THE National Assembly has approved a new law aimed at combating cybercrimes.
The Computer Crimes and Cyber Security Bill, 2022, was approved on Tuesday.
It will now be referred to the Senate for further deliberations. If approved, the Bill will then be taken to the King for royal assent before it becomes law.
If passed into law, the act will give the state powers to monitor cyberspace, define cybercrimes and prescribe penalties that include fines and lengthy prison sentences.
Some of the crimes defined in the bill include data espionage, cyber terrorism, cyber extortion, distributing child pornography, computer-related forgery and fraud, identity-related crimes, racist and xenophobic insults and distribution of nude images of people without their consent.
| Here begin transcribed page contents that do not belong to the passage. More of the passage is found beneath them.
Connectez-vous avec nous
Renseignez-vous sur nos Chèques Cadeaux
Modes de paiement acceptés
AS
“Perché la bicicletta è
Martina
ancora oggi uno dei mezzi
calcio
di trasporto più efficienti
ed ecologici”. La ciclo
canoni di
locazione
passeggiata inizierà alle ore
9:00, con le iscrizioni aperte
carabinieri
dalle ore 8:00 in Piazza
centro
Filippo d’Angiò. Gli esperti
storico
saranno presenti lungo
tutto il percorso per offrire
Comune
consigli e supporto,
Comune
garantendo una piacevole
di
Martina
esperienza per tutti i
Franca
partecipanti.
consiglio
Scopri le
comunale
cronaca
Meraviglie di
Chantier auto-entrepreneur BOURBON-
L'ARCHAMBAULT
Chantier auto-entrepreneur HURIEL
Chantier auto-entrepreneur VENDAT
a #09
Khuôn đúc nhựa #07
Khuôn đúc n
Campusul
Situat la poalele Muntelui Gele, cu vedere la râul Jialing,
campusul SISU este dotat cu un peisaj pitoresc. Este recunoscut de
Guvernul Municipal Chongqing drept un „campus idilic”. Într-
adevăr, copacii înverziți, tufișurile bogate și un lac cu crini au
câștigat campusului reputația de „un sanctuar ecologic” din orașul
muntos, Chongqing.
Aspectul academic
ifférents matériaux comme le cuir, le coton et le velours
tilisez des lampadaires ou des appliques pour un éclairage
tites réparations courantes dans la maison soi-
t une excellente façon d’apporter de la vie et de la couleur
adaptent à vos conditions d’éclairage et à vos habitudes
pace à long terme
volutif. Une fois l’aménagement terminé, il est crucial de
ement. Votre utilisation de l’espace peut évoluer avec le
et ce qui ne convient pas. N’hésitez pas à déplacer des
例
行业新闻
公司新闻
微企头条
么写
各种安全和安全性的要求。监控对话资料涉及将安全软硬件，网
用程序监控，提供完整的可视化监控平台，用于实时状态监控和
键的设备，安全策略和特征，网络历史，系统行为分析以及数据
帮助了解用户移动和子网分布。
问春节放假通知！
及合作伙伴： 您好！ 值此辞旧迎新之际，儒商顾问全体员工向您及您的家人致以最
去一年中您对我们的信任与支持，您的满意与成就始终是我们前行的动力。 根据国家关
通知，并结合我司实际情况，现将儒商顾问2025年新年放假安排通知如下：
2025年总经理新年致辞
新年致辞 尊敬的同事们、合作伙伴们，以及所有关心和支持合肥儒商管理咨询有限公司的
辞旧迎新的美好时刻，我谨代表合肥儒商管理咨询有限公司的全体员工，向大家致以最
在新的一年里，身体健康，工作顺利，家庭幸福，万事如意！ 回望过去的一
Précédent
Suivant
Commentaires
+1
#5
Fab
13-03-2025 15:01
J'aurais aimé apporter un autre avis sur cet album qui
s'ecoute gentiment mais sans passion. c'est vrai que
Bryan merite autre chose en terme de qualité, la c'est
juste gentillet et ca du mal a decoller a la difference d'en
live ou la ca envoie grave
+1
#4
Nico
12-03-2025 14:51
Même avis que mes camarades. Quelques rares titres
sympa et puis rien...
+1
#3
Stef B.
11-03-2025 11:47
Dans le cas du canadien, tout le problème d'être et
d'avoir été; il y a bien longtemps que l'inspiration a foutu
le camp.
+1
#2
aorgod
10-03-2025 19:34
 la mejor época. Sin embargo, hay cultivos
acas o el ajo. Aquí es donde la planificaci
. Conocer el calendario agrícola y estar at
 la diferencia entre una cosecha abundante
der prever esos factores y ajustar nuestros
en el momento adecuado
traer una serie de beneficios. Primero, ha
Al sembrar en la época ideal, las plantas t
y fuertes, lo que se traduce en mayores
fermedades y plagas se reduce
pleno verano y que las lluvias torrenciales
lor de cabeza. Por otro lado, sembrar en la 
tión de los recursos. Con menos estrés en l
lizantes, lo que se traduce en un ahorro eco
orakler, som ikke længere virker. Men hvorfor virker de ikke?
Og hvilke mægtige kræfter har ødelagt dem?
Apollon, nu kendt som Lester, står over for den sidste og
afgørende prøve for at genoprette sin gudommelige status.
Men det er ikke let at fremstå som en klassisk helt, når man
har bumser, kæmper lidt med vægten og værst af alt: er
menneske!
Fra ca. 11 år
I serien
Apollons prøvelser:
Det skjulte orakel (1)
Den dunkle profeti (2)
Other offences include publication of false information, interception of electronic messages or money transfers, modification and interference with contents of a message.
Lesotho is lagging behind in cyber security issues due to lack of policies and strategies, thereby exposing it to all sorts of cybercrimes.
This was highlighted by the Communications, Science and Technology Minister, Sam Rapapa, during a three-day cybercrime maturity assessment workshop which began on Tuesday and ends today.
The workshop was organised by the ministry in collaboration with the Lesotho Communications Authority (LCA).
Mr Rapapa said the increasing migration of work to digital platforms called for protection against cyber-attacks.
Stakeholders at the workshop included academics, national security agencies, mobile network operators, information technology companies, and the media.
Mr Rapapa indicated that Lesotho was yet to develop cybercrime combatting strategies and policies. However, the government had just approved the Computer Crimes and Cyber Security Bill, 2022, which he hailed as a move towards advancing cyber-crime protection.
“It is worth noting that Lesotho is yet to work on a cyber security strategy or policy, incident management capabilities. There is a limited number of knowledgeable people in cyber security issues including government institutions,” Mr Rapapa said.
The cyber security maturity assessment would therefore help to identify existing gaps and map the way forward, he said.
He commended the National Assembly for passing the Bill after initially rejecting it in 2021.
“We have had a long journey with the Bill. It was tabled last year but the ministry was forced by parliament to withdraw it for broader consultations and also amending it to include the Lesotho Defence Force (LDF), the private sector, and representatives of higher learning in the Cyber Security Council.
“This is an achievement which should be vital in the implementation of recommendations that will come out of this august workshop. The highest fine is M13 million while the lowest is M500 000,” Mr Rapapa said.
LCA acting CEO, Nizam Goolam, echoed Mr Rapapa’s sentiments that Lesotho was lagging behind in cyber protection.
Mr Goolam said the only solace for Lesotho was that as a late bloomer, it would be able to draw experiences from other nations that have already developed robust cyber security systems without having to first undergo trials.